:: TASK OBJECTIVE ::
Omit every picture, then return each line of the data below exactly.
LISTED RECORDS below:
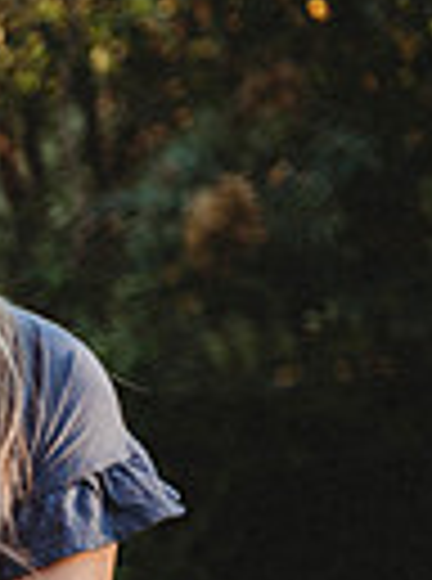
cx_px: -806
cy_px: 537
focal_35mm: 243
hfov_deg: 5.7
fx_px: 4064
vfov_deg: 8.1
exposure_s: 1/125
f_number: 2.8
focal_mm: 56
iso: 100
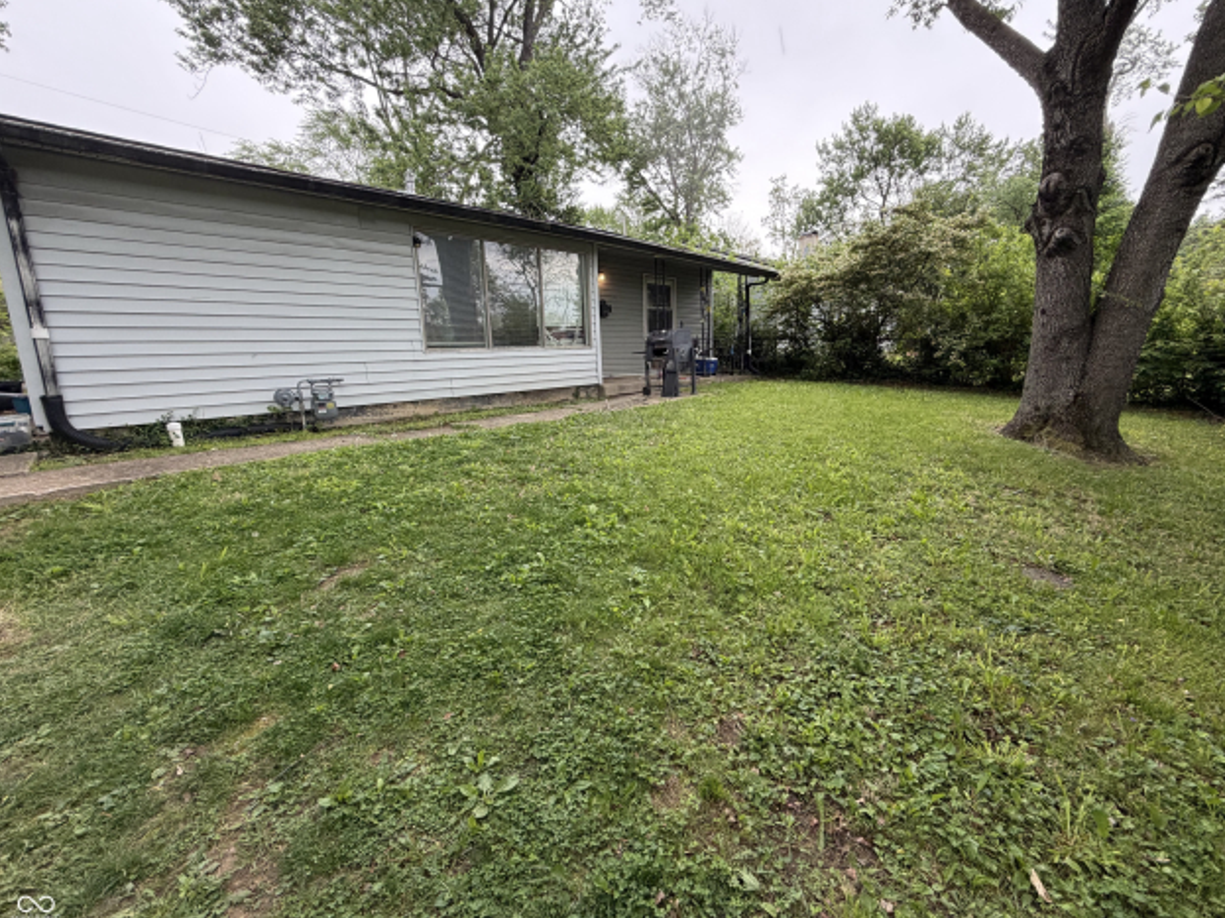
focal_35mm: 15
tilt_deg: -10.3
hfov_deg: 98.0
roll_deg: +1.0
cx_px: 654
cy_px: 442
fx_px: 531
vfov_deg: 81.7
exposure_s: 1/121
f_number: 2.2
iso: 125
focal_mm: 2.22
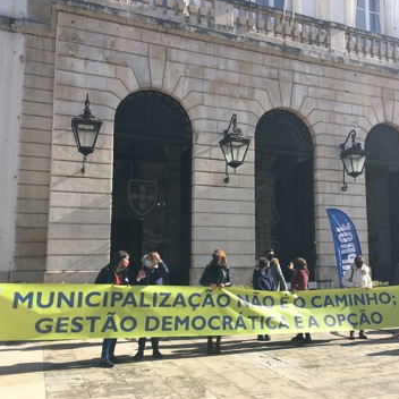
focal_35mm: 35
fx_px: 456
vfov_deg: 47.2
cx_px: 253
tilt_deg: +5.9
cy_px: 201
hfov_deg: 46.7
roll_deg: +1.3
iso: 25
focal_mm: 4.15
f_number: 2.2
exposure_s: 1/1026
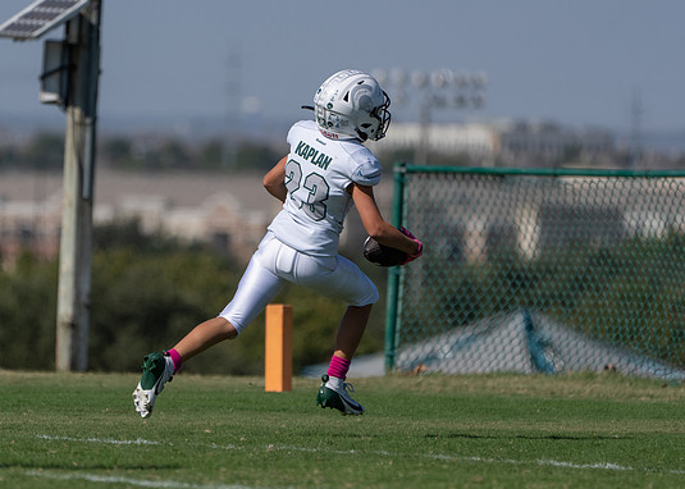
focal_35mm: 634
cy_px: 236
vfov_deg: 2.3
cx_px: 247
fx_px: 12333
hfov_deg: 3.2
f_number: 5.6
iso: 100
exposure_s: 1/1250
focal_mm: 400
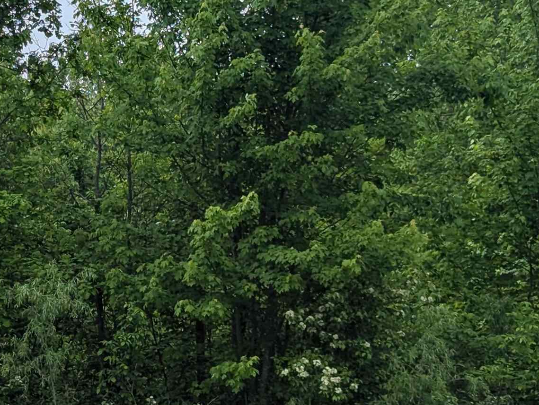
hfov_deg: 14.9
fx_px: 2011
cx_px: -40
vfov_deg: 11.5
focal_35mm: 129
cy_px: 197
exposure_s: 1/1689
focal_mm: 6.81
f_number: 1.85
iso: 38
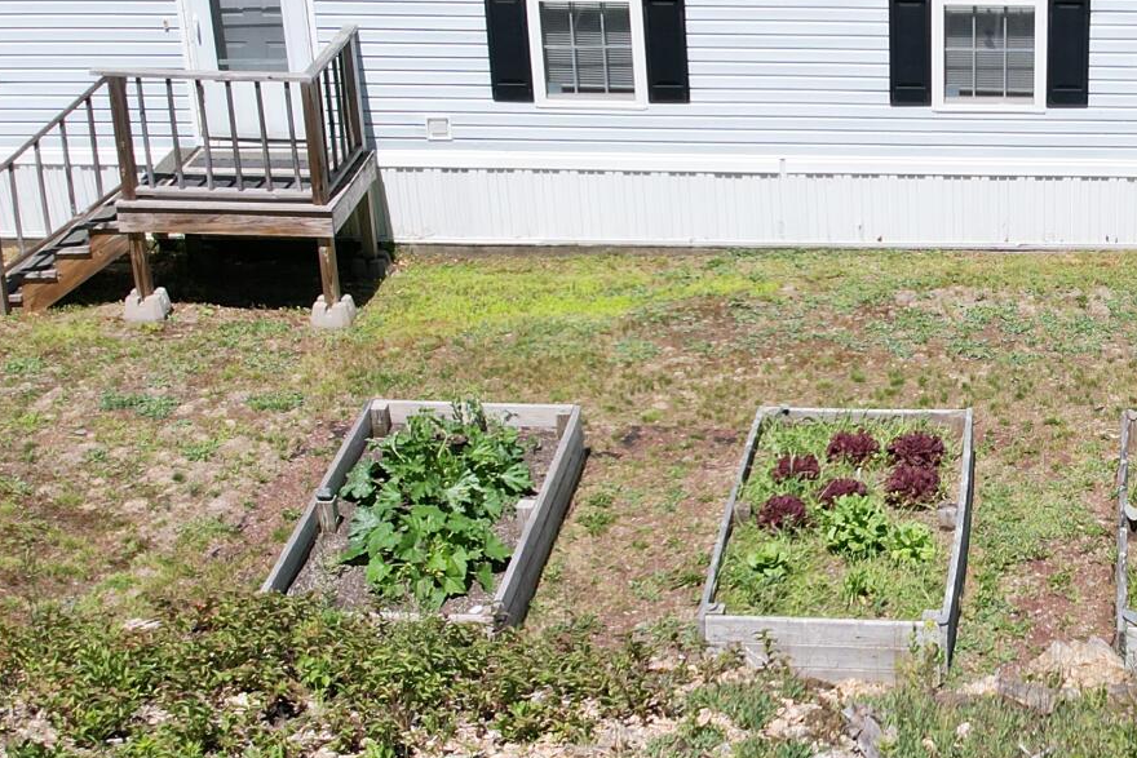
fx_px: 2369
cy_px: 306
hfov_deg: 26.2
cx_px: 999
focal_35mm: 75
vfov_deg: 18.2
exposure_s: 1/2500
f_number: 2.8
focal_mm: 8.38
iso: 140
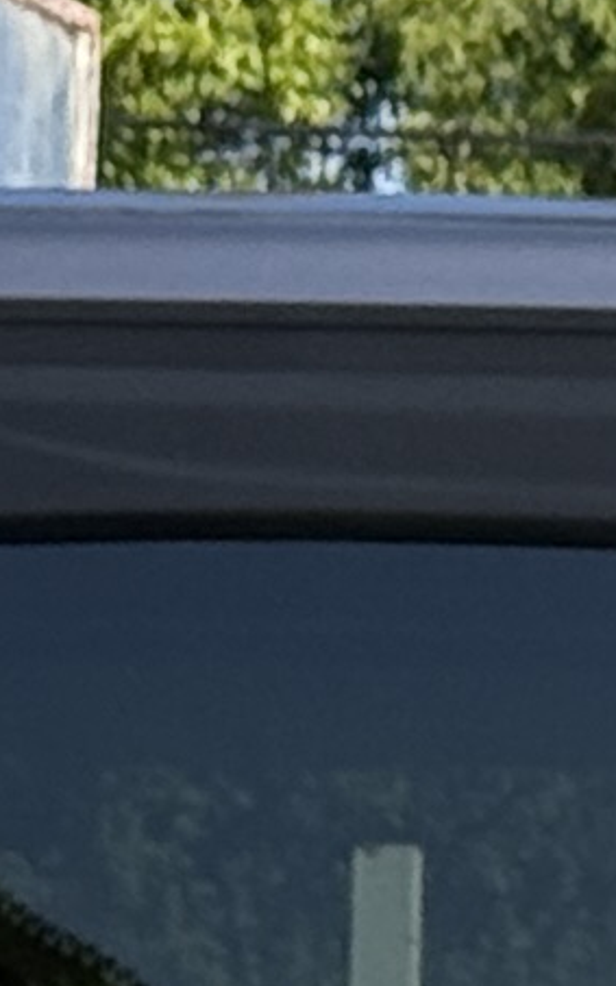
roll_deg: -1.1
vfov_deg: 4.6
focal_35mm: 453
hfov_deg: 2.9
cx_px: 1267
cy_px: 1484
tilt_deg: +2.3
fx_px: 12172
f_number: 1.78
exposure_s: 1/3096
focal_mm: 6.76
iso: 80
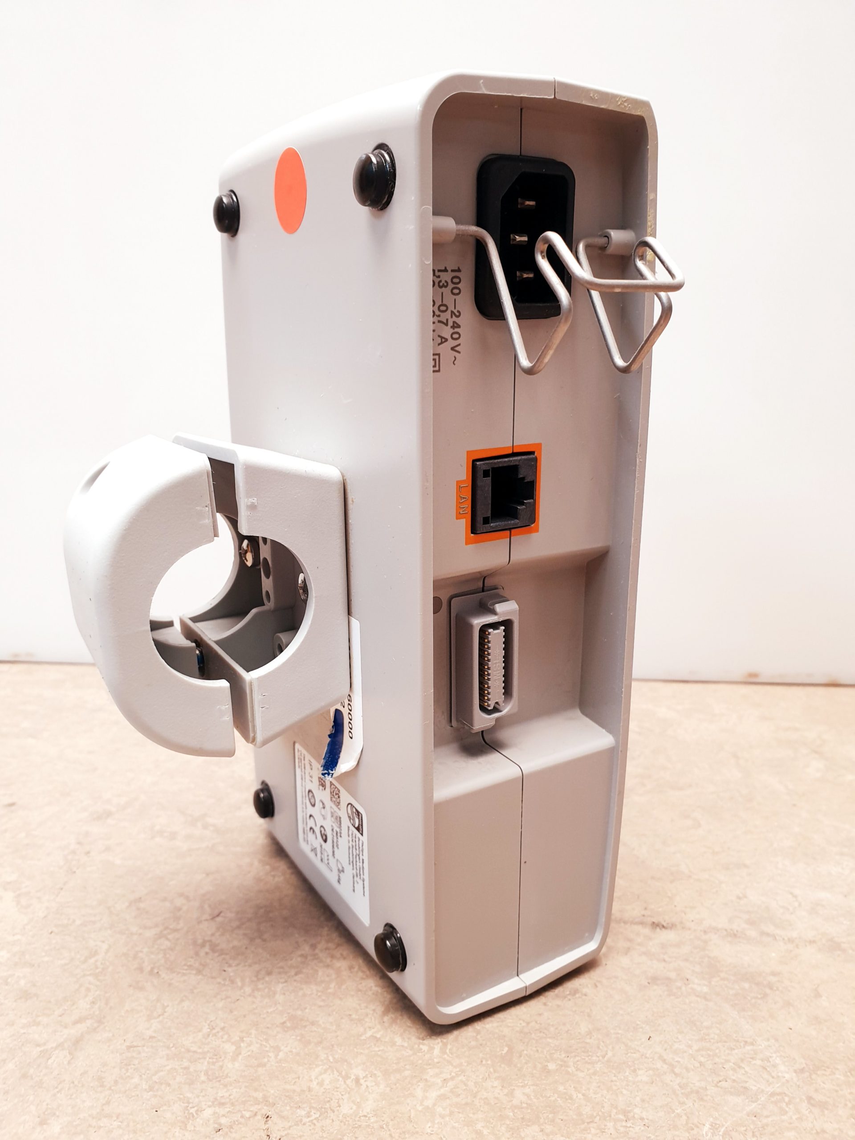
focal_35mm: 26
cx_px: 428
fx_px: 856
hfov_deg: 53.1
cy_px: 570
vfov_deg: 67.3
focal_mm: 4.3
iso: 160
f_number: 2.4
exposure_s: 1/50
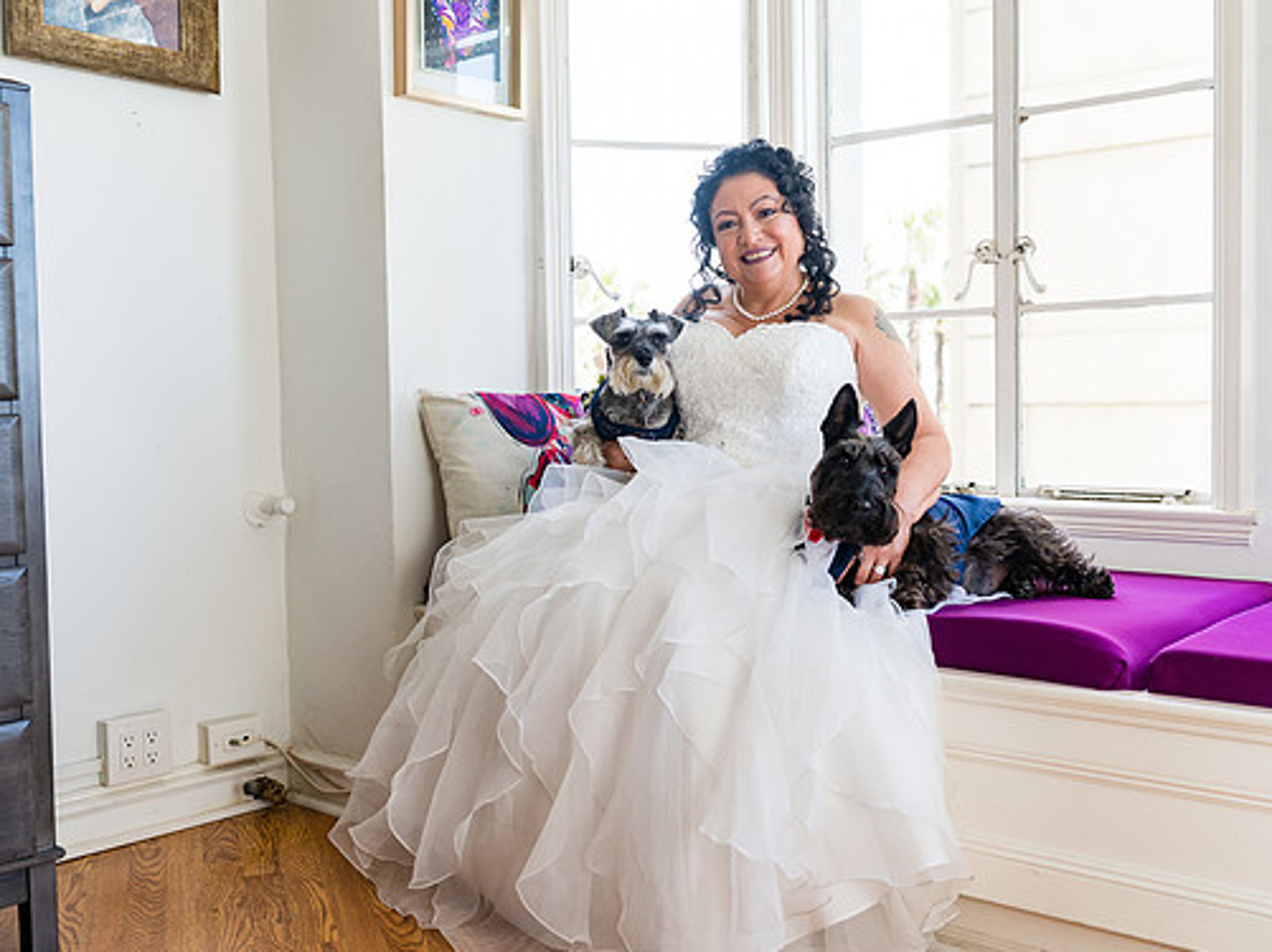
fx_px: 1432
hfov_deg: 47.8
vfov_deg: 36.8
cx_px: 711
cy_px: 468
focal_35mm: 39
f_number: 2.8
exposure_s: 1/320
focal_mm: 35
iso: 320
End of LISTED RECORDS.
:: YOUR RESPONSE ::
cx_px: -806
cy_px: 537
focal_35mm: 243
hfov_deg: 5.7
fx_px: 4064
vfov_deg: 8.1
exposure_s: 1/125
f_number: 2.8
focal_mm: 56
iso: 100
focal_35mm: 15
tilt_deg: -10.3
hfov_deg: 98.0
roll_deg: +1.0
cx_px: 654
cy_px: 442
fx_px: 531
vfov_deg: 81.7
exposure_s: 1/121
f_number: 2.2
iso: 125
focal_mm: 2.22
focal_35mm: 35
fx_px: 456
vfov_deg: 47.2
cx_px: 253
tilt_deg: +5.9
cy_px: 201
hfov_deg: 46.7
roll_deg: +1.3
iso: 25
focal_mm: 4.15
f_number: 2.2
exposure_s: 1/1026
focal_35mm: 634
cy_px: 236
vfov_deg: 2.3
cx_px: 247
fx_px: 12333
hfov_deg: 3.2
f_number: 5.6
iso: 100
exposure_s: 1/1250
focal_mm: 400
hfov_deg: 14.9
fx_px: 2011
cx_px: -40
vfov_deg: 11.5
focal_35mm: 129
cy_px: 197
exposure_s: 1/1689
focal_mm: 6.81
f_number: 1.85
iso: 38
fx_px: 2369
cy_px: 306
hfov_deg: 26.2
cx_px: 999
focal_35mm: 75
vfov_deg: 18.2
exposure_s: 1/2500
f_number: 2.8
focal_mm: 8.38
iso: 140
roll_deg: -1.1
vfov_deg: 4.6
focal_35mm: 453
hfov_deg: 2.9
cx_px: 1267
cy_px: 1484
tilt_deg: +2.3
fx_px: 12172
f_number: 1.78
exposure_s: 1/3096
focal_mm: 6.76
iso: 80
focal_35mm: 26
cx_px: 428
fx_px: 856
hfov_deg: 53.1
cy_px: 570
vfov_deg: 67.3
focal_mm: 4.3
iso: 160
f_number: 2.4
exposure_s: 1/50
fx_px: 1432
hfov_deg: 47.8
vfov_deg: 36.8
cx_px: 711
cy_px: 468
focal_35mm: 39
f_number: 2.8
exposure_s: 1/320
focal_mm: 35
iso: 320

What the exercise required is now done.